Augmentation for dense prediction typically relies on either sample mixing or generative synthesis. Mixing improves robustness but misaligned masks yield soft label ambiguity. Diffusion synthesis increases apparent diversity but, when trained as common samples, overlooks the structural benefit of mask conditioning and introduces synthetic-real domain shift. We propose a paired, diffusion-guided paradigm that fuses the strengths of both. For each real image, a synthetic counterpart is generated under the same mask and the pair is used as a controllable input for Mask-Consistent Paired Mixing (MCPMix), which mixes only image appearance while supervision always uses the original hard mask. This produces a continuous family of intermediate samples that smoothly bridges synthetic and real appearances under shared geometry, enlarging diversity without compromising pixel-level semantics. To keep learning aligned with real data, Real-Anchored Learnable Annealing (RLA) adaptively adjusts the mixing strength and the loss weight of mixed samples over training, gradually re-anchoring optimization to real data and mitigating distributional bias. Across Kvasir-SEG, PICCOLO, CVC-ClinicDB, a private NPC-LES cohort, and ISIC 2017, the approach achieves state-of-the-art segmentation performance and consistent gains over baselines.

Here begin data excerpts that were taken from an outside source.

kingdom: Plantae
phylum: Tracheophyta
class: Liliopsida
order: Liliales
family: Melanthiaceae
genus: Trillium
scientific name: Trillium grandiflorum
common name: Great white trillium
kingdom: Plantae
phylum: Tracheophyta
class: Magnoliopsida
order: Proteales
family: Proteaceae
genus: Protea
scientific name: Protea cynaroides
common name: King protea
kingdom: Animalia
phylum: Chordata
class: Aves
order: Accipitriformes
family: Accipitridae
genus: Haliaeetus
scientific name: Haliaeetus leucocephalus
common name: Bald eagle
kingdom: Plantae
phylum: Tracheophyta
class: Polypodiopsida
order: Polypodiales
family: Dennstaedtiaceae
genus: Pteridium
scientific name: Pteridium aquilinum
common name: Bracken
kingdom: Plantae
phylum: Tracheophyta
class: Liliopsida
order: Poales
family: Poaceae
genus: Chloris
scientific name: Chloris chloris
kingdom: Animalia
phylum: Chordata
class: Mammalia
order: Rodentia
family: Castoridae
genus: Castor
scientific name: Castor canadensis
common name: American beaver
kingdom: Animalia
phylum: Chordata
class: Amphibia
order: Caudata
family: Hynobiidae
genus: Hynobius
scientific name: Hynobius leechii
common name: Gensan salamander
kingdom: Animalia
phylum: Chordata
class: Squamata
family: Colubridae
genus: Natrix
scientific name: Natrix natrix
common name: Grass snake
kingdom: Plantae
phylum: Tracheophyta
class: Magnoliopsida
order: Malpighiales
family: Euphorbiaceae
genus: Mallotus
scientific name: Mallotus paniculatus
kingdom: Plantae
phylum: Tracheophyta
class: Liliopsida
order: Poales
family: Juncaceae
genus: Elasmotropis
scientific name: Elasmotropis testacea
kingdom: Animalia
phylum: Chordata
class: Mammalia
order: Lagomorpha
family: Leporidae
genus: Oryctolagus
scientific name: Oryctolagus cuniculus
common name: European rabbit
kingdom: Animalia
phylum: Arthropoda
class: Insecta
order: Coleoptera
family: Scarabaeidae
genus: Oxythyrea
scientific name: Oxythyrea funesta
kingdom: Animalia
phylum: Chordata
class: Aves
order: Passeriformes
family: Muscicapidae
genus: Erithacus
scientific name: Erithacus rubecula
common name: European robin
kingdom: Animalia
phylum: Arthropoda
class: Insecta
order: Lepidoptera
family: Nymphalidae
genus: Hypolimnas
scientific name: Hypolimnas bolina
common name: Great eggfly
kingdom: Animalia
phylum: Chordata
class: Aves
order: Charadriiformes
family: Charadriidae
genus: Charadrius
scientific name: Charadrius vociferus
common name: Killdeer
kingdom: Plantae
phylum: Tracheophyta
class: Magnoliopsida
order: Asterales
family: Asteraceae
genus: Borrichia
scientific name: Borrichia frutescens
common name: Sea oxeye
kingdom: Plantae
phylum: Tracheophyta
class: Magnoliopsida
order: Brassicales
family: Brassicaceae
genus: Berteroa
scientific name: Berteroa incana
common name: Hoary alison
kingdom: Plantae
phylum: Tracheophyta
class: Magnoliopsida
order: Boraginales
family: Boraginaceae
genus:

The results show that combining label-preserving mixing with diffusion-driven diversity, together with adaptive re-anchoring, yields robust and generalizable endoscopic segmentation.

Paper Structure

This paper contains 30 sections, 17 equations, 7 figures, 7 tables, 1 algorithm.

Figures (7)

  • Figure 1: Comparison of augmentation strategies. (a) Inter-sample mixing via linear mixing or copy-and-paste introduces semantic ambiguities and disrupted anatomical continuity. (b) Generative augmentation adds diversity, while underuses same-mask, and induces domain shift. (c) We mix each real image with a mask-consistent synthetic counterpart via diffusion model to preserve lesion geometry and train with hard label supervision, thereby boosting segmentation accuracy and robustness.
  • Figure 2: The proposed three-stage pipeline. Stage 1: a frozen depth network provides priors. Stage 2: diffusion-guided ControlNet is trained with mask, depth, and text, then frozen. Stage 3: MCPMix aims to preserve semantics and boundaries while expanding appearance diversity. RLA adaptively reduces both mixing strength and the loss weight of mixed samples, transitioning from strong exploration to real-domain.
  • Figure 3: Visualization of different methods on Kvasir-SEG, CVC ClinicDB, PICCOLO and NPC-LES. (A:Image, B:Ground-Truth, C:Ours, D:CutMix, E:Mixup, F:GridMix, G:SmoothMix, H:PuzzleMix, I:Augmix, J:PixMix, K:DiffuseMix, L:HSMix)
  • Figure 4: Visualization of different methods on ISIC 2017 dataset.
  • Figure 5: Distribution changes during training process.